162 photographs. 73 cities. 24 countries. 10,000 plus installations. 6.5 billion impressions.
The numbers are staggering.
I learned on Wednesday evening that Apple’s #ShotoniPhone6 campaign won first prize at the Cannes Lions (Oscars for advertising) for their advertising company – Media Arts Lab . When presenting the award the Creative Director of DDB Worldwide, John Bailey, described the campaign as a game changer. It appears that once again Apple are ahead of the field and their idea to showcase the iPhone photographs of their users will probably result in competitors trying to emulate this.

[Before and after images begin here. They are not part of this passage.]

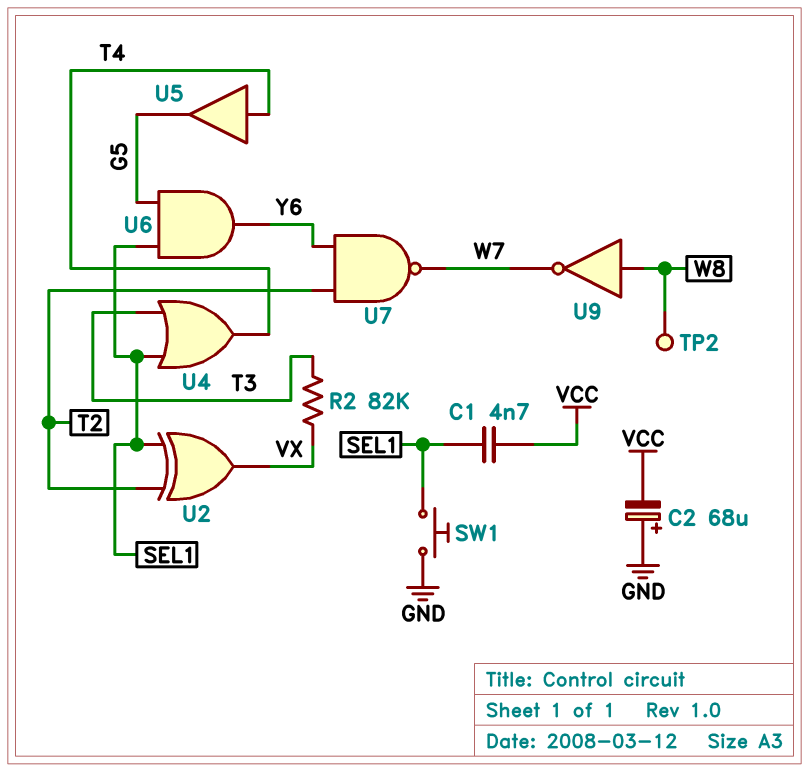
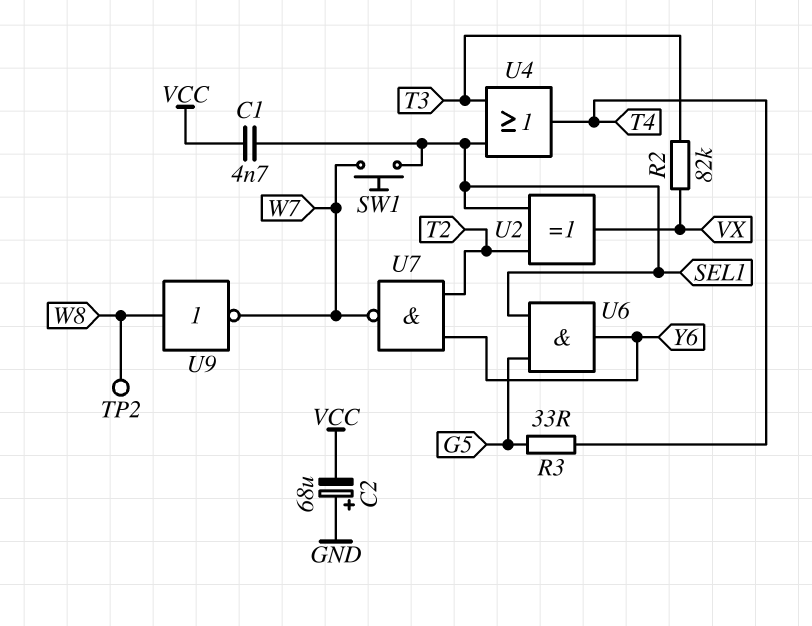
R3: none -> 33 (G5, T4)
SW1: button (GND, SEL1) -> button (SEL1, W7)
U5: buffer (in T4, out G5) -> none

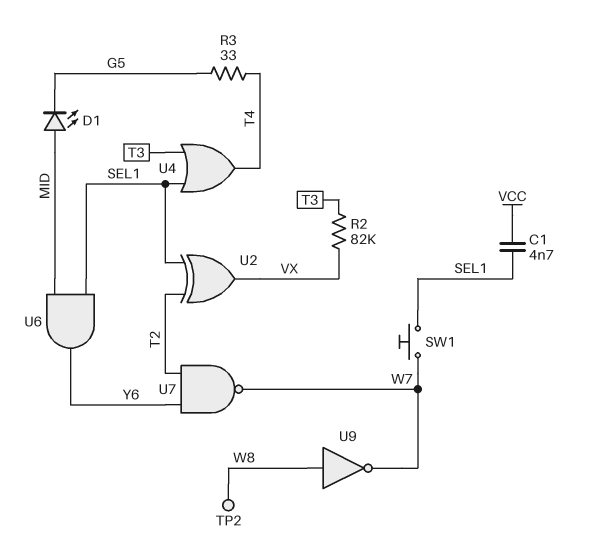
C2: 68uF (plus GND, minus VCC) -> none
D1: none -> LED (A MID, K G5)
U6: AND (in G5, in SEL1, out Y6) -> AND (in MID, in SEL1, out Y6)

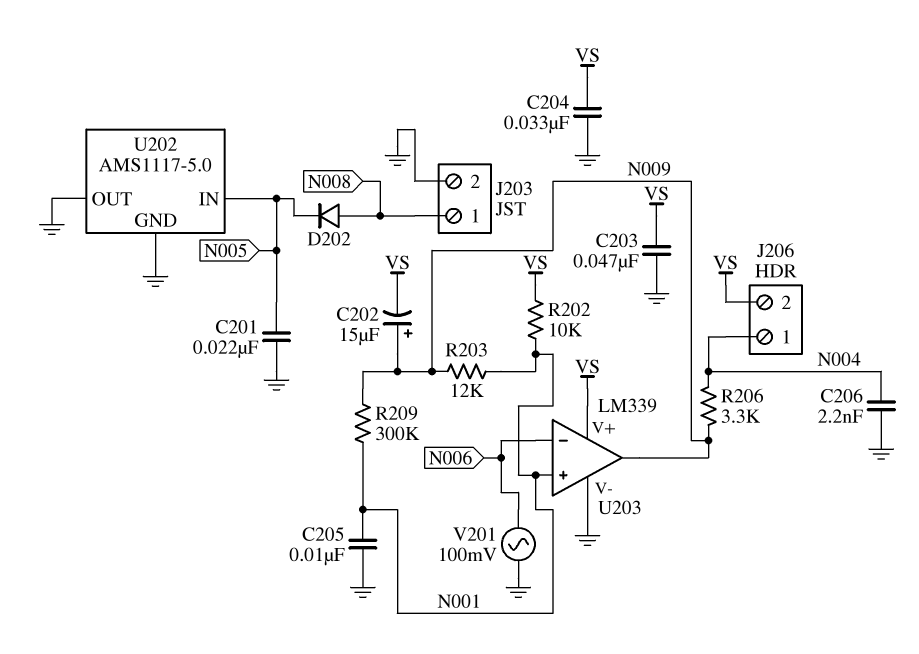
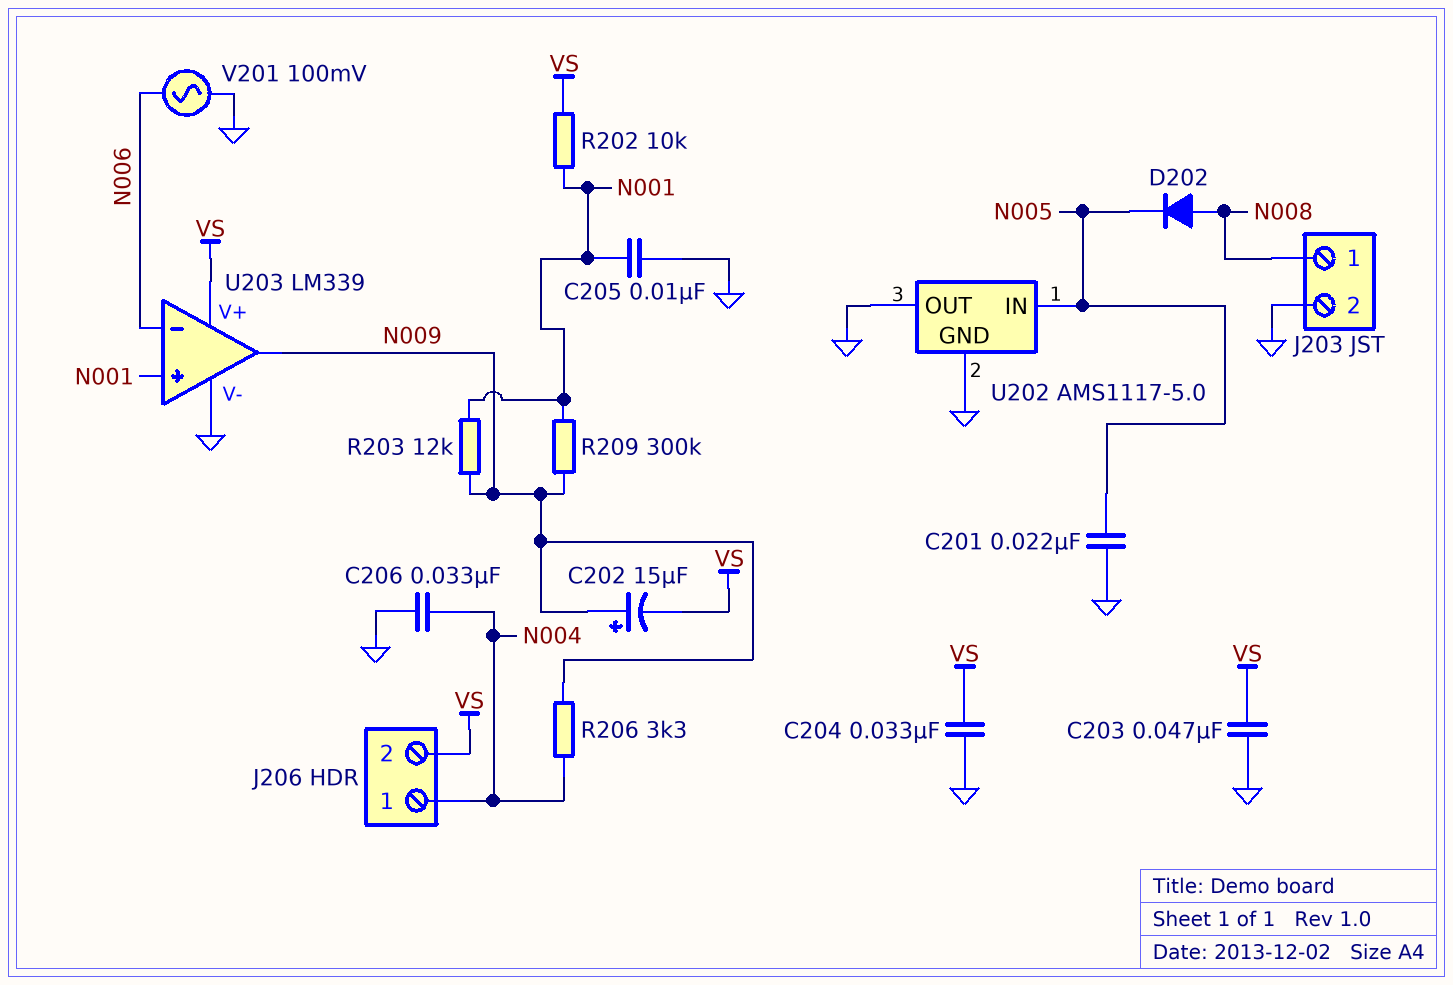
C206: 2.2nF (GND, N004) -> 33nF (GND, N004)

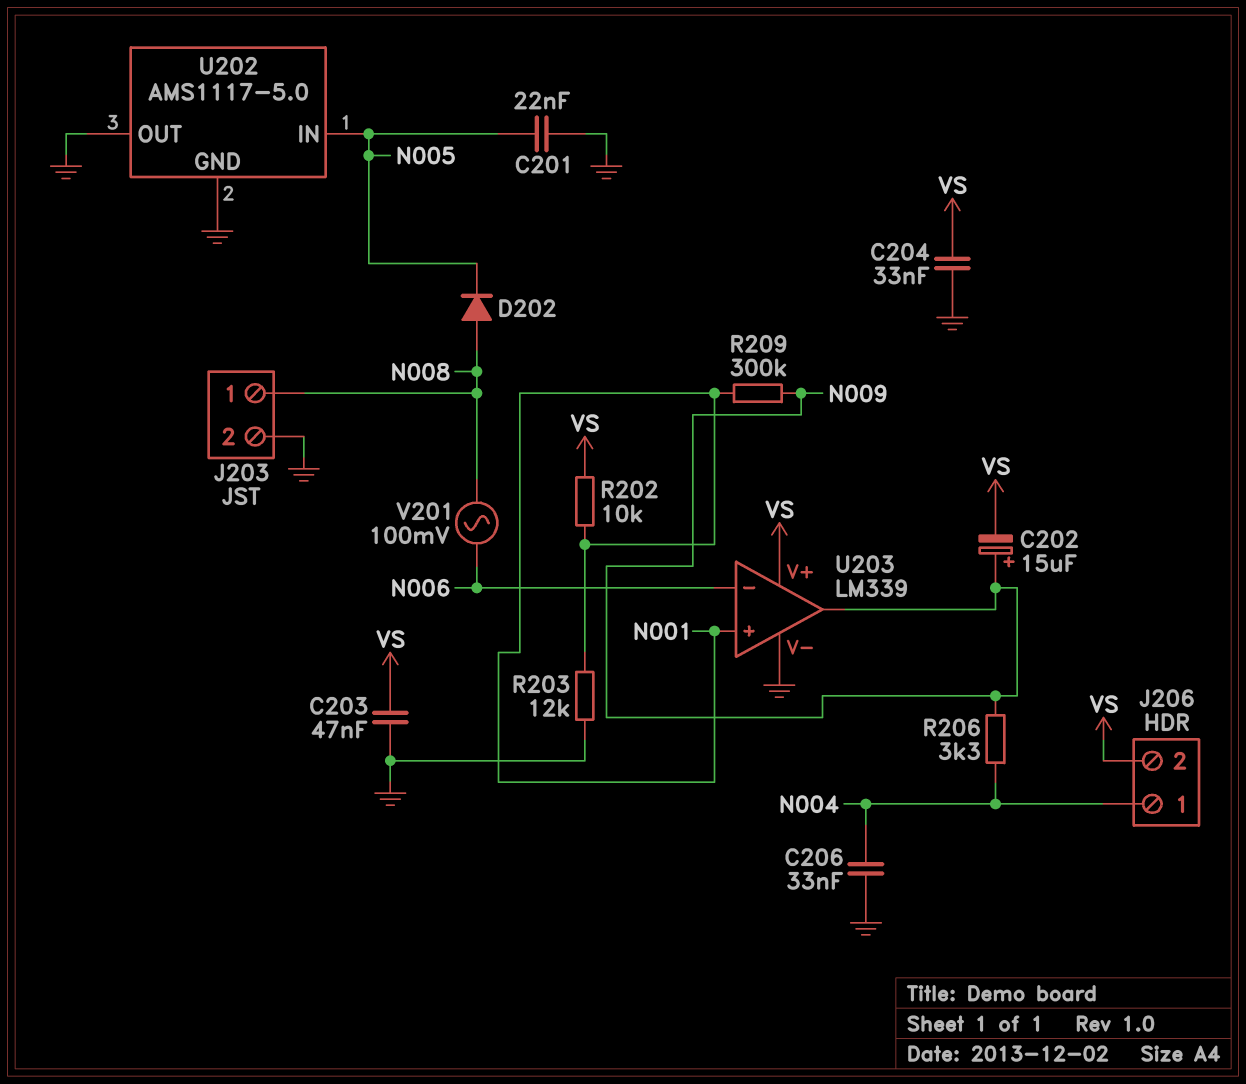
C205: 10nF (GND, N001) -> none
R203: 12k (N001, N009) -> 12k (GND, N001)
V201: AC 100mV (GND, N006) -> AC 100mV (N006, N008)

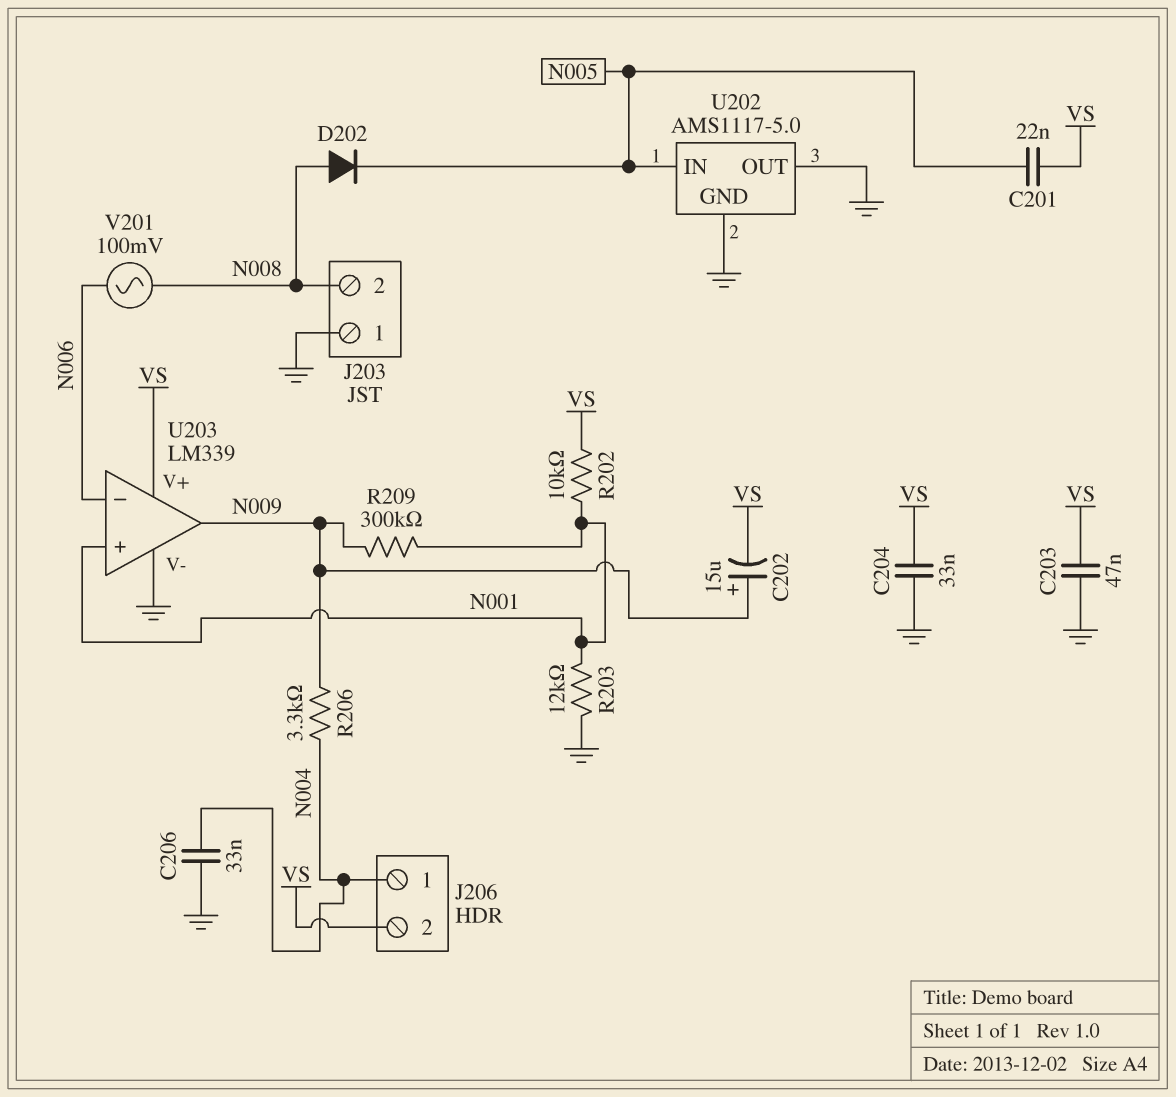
C201: 22nF (GND, N005) -> 22nF (N005, VS)
J203 pin 1: N008 -> GND
J203 pin 2: GND -> N008

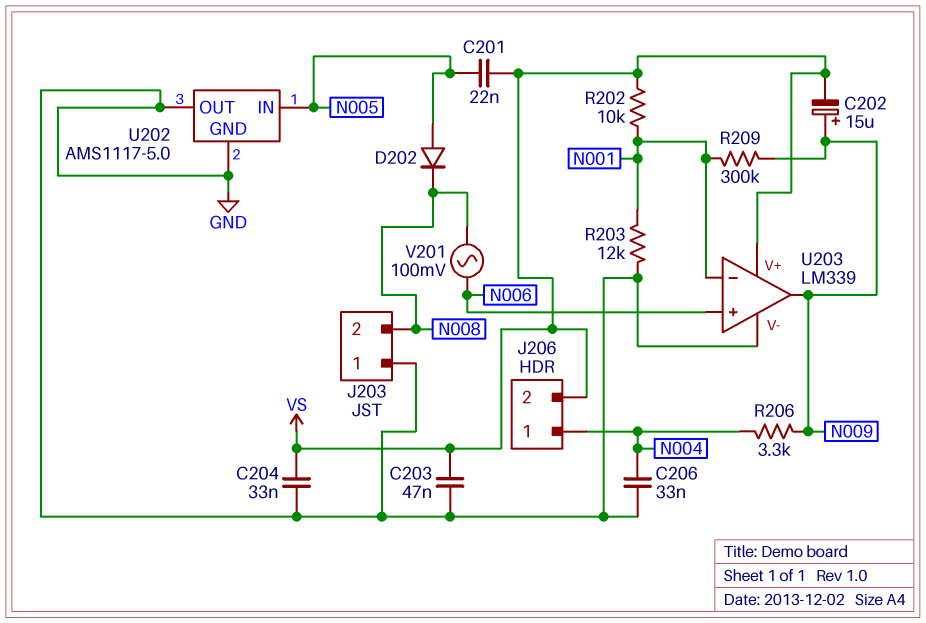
D202: diode (A N008, K N005) -> diode (A N005, K N008)
U203 pin in+: N001 -> N006
U203 pin in-: N006 -> N001

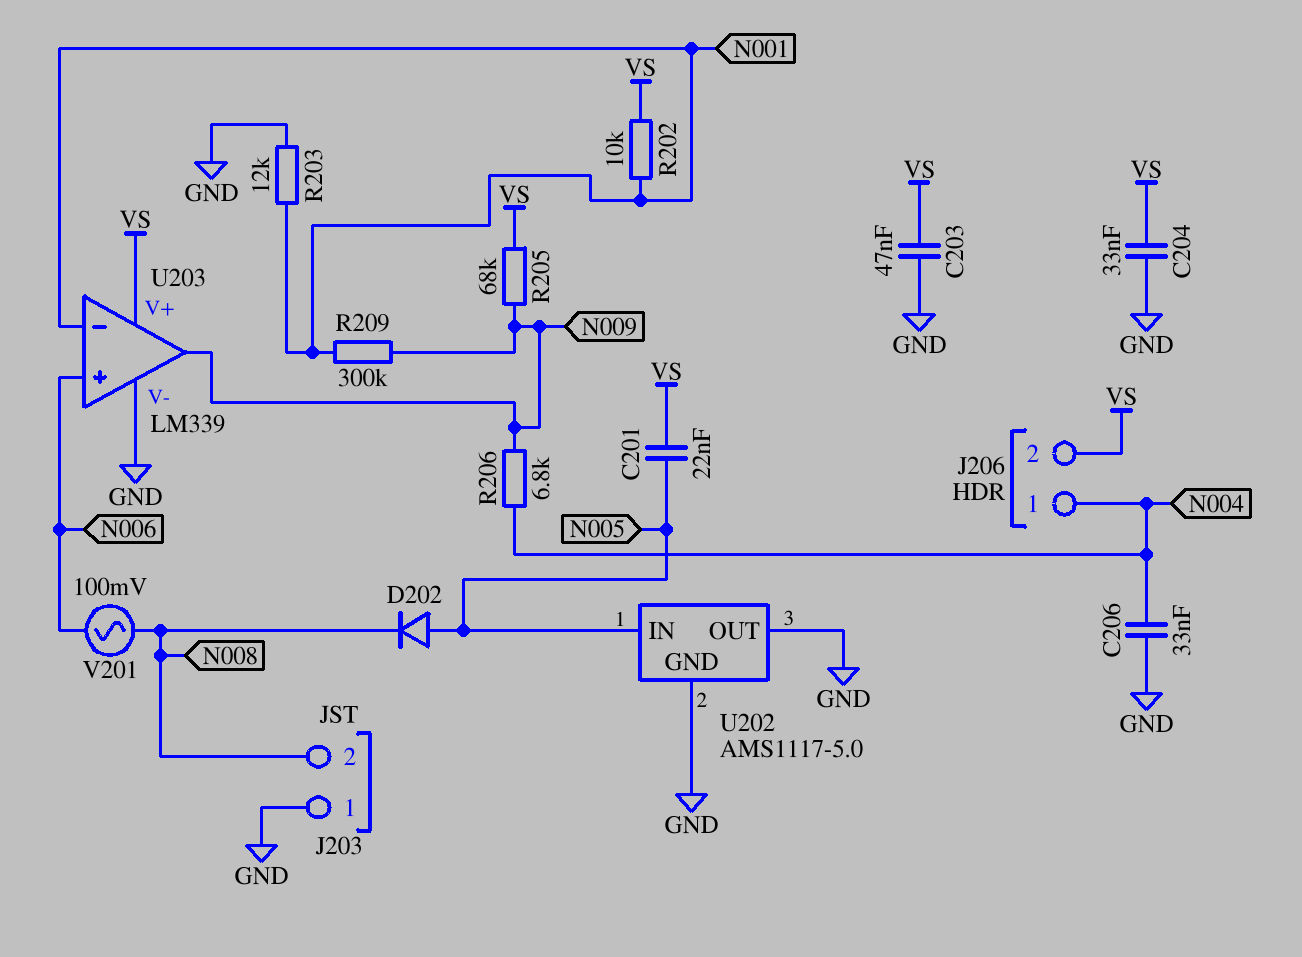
C202: 15uF (plus N009, minus VS) -> none
R205: none -> 68k (N009, VS)
R206: 3.3k (N004, N009) -> 6.8k (N004, N009)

Here is the promotional video Apple submitted:
Apple selected a total of 162 photographs from the millions of images shot on iPhone 6, scouring through the online photo sharing platforms of Flickr, Instagram and Facebook. The task in narrowing these down to 162 is mind boggling. The resulting pool of selected images were chosen to showcase the quality of the iPhone’s camera. Well-known photographers like Austin Mann and Paul Octavius were approached to submit images, but most photographers were, like me, unknowns.
In their approach, it was not made clear until the launch how the images would be used. Apple’s plan was to create the world’s largest mobile photography exhibition ever staged. (Has there actually been a larger photography exhibition?) On billboards and posters in all major world cities shot on iPhone 6 images began to appear; huge, dramatic photographs dominating urban landscapes. These locations were hand-picked for each image. The campaign, still in progress, is a rolling one. Shots have rotated from location to location in the four months it has been running. The estimation is that the images have been seen 6.5 billion times. Let that figure sink in. 6.5 billion times. What is the earth’s population?
The scale of this is enormous. To be involved in this campaign has been the experience of a lifetime for me. To think a photograph I created in a park in Copenhagen on a cold and dull day in October 2014 with a then-new iPhone 6 would go from my camera roll to colossal billboards in cities all over the world is mind-blowing. To think that from the 162 images mine would be one of five to win individual awards – a Golden Lion – is just so incredible.
All of this is still going on. I am still receiving emails and tweets from people I have never met sending me images of the shot from different locations or in print magazines. It is pretty surreal and I feel I won’t be able to fully process it and appreciate it until it has passed. Take last Tuesday morning. When I woke up and turned on my phone I had this notification from Bangalore, India:
Of the photographs people have sent me of the image on billboards, this is, I feel is one of the very best. V.H created a really artistic shot. But the thing is – how absolutely crazy it is to receive a notification like this. Something I created is being seen by people on the other side of the world and they search me out to send it to me. There is something beautiful about it, something that will stay with me for the rest of my life. I do realise how fortunate I am to be part of all this and I am grateful to Thomas Toft who brought me to that park in Copenhagen and to Apple for giving me the opportunity to showcase my work and make me love the iPhone even more.